*EXERCISE GOAL:* Write the records out again exactly, but without pictures.

*LISTED ENTRIES:*
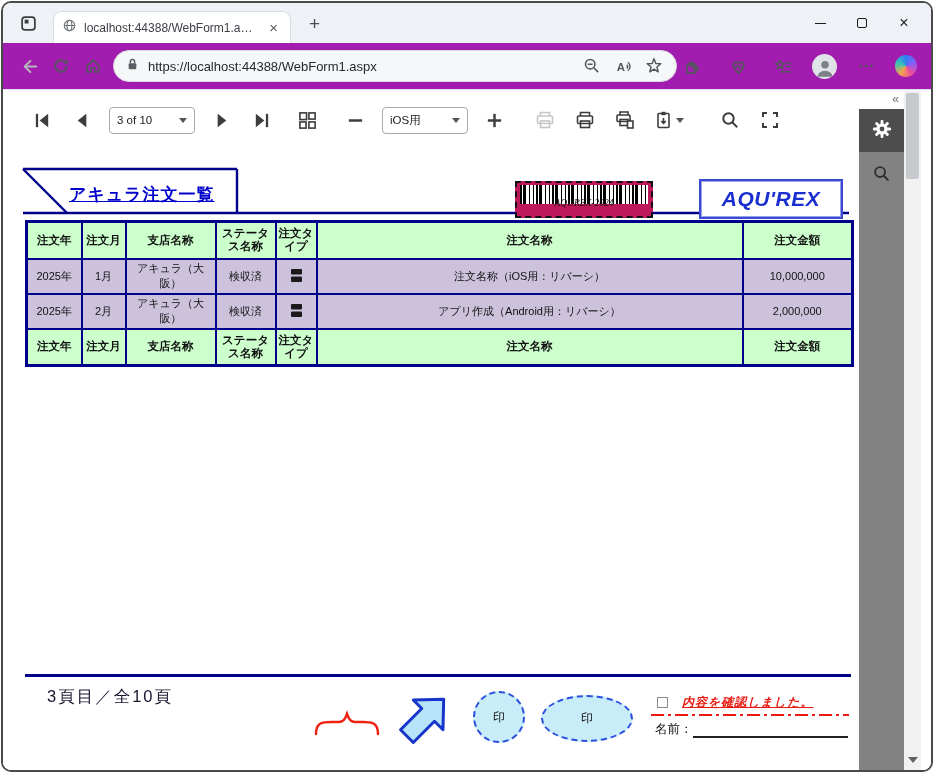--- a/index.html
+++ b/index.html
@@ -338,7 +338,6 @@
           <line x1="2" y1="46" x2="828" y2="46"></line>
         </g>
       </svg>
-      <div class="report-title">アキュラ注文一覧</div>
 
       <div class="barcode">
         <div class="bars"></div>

*SOLUTION TO THIS TASK:*
--- a/index.html
+++ b/index.html
@@ -338,7 +338,6 @@
           <line x1="2" y1="46" x2="828" y2="46"></line>
         </g>
       </svg>
-      <div class="report-title">アキュラ注文一覧</div>
 
       <div class="barcode">
         <div class="bars"></div>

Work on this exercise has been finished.